Il medico di base e la fidelizzazione del cliente

Il medico di base e la fidelizzazione del cliente - Il medico comunica

La fidelizzazione del cliente viene di solito messa in relazione solo con vantaggi di tipo economico. È proprio così?

Fidelizzare significa “adottare una strategia di marketing che induca il cliente o il consumatore a restare fedele a un prodotto o ad un fornitore”. Ed è da questa definizione che nascono equivoci e fraintendimenti.

Molti ritengono il marketing qualcosa “di un po’ sporco”, una serie di manipolazioni per condizionare e, magari, fregare il prossimo. Alcuni ritengono che marketing equivalga a pubblicità, o a ricerche di mercato, o all’esposizione dei prodotti in vetrina. Tutte definizioni parzialmente errate ed estremamente limitative. La pubblicità può far parte del marketing, ma non è indispensabile e, comunque, rappresenterebbe sempre e solo una parte.

Fondamentalmente il marketing è la scelta delle modalità con cui ci si pone sul mercato e dal momento che, in fondo, tutto è mercato, significa che ciascuno di noi fa marketing costantemente. Ad esempio nel sostenere un colloquio di lavoro il candidato fa sostanzialmente marketing di se stesso, per indurre il selezionatore a scegliere lui anziché un altro. Il curriculum, come si veste, come parla, cosa dice, come si muove, le domande che fa, sono tutti elementi di marketing.

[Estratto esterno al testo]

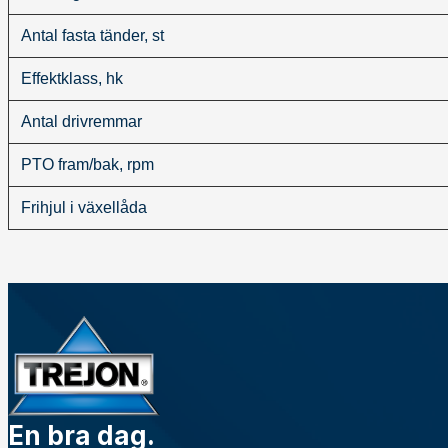
Antal fasta tänder, st
Effektklass, hk
Antal drivremmar
PTO fram/bak, rpm
Frihjul i växellåda
En bra dag.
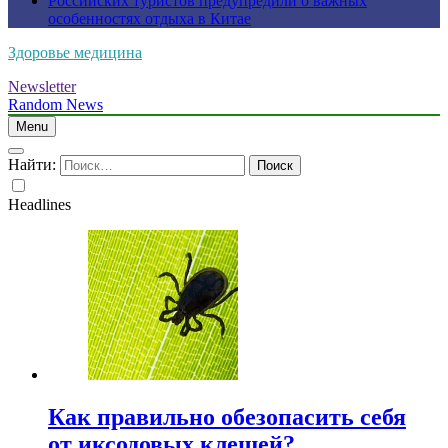
Российских туристов предупредили о важных
особенностях отдыха в Китае
Здоровье медицина
Newsletter
Random News
Menu
Найти:
Headlines
Как правильно обезопасить себя
от иксодовых клещей?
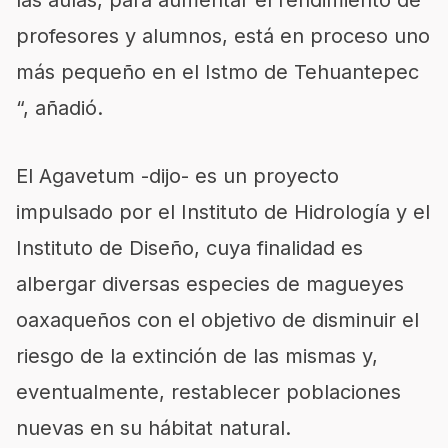
las aulas, para aumentar el rendimiento de
profesores y alumnos, está en proceso uno
más pequeño en el Istmo de Tehuantepec
“, añadió.
El
Agavetum
-dijo- es un proyecto
impulsado por el Instituto de Hidrología y el
Instituto de Diseño, cuya finalidad es
albergar diversas especies de magueyes
oaxaqueños con el objetivo de disminuir el
riesgo de la extinción de las mismas y,
eventualmente, restablecer poblaciones
nuevas en su hábitat natural.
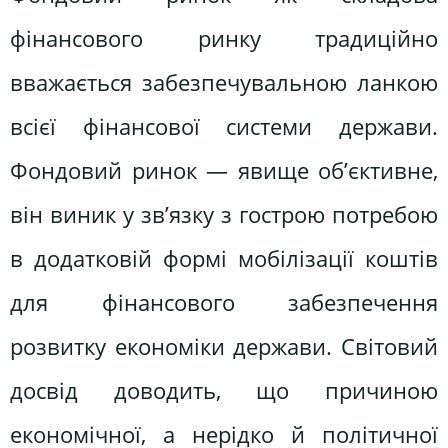
фінансового ринку традиційно
вважається забезпечувальною ланкою
всієї фінансової системи держави.
Фондовий ринок — явище об’єктивне,
він виник у зв’язку з гострою потребою
в додатковій формі мобілізації коштів
для фінансового забезпечення
розвитку економіки держави. Світовий
досвід доводить, що причиною
економічної, а нерідко й політичної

Chiarito ciò, ma è un argomento su cui torneremo, riprendiamo l’argomento della fidelizzazione del paziente – cliente e di come questo possa essere utile per il medico di base.

Il concetto di fidelizzazione in ambito medico può far riferimento a due fattori diversi: fidelizzare il paziente ad una specifica terapia o fidelizzare il paziente – cliente al medico.

La strategia è diversa, e le tecniche da adottare sono differenti. Limitiamo, per ora, l’argomento alla fidelizzazione del cliente.

Indubbiamente fidelizzare il paziente – cliente è utile, e praticamente indispensabile, per lo specialista: il paziente, pagante, deve sentirsi pienamente soddisfatto del medico e tornare da lui ogni volta che è necessario, consigliare quello specialista agli amici, valutare come “ben speso” il denaro impiegato per la parcella.

Ma questo è solo l’aspetto economico della fidelizzazione! C’è ben altro!

Perché nella relazione interpersonale fidelizzare significa creare fiducia. Il medico che fidelizza il paziente si conquista alta credibilità e questo genera un circolo virtuoso che, in medicina, si traduce anche in positivo effetto placebo. Il paziente fidelizzato al suo medico di base si fida, crede in ciò che il medico dice, desidera rispettare la terapia prescritta sia perché convinto che sia efficace, sia perché la relazione di fiducia genera il desiderio di seguire i consigli.

Il paziente fidelizzato dal medico di base ha una compliance migliore e un maggior effetto placebo. Infine, ma non meno importante, il fare affidamento pieno sul medico di base induce il paziente ad essere più esaustivo nelle informazioni che fornisce.

Così, anche solo da poche e brevi considerazioni, se ne deduce che anche il medico di base dovrebbe impegnarsi nel fidelizzare i suoi assistiti, traendone entrambe notevoli benefici.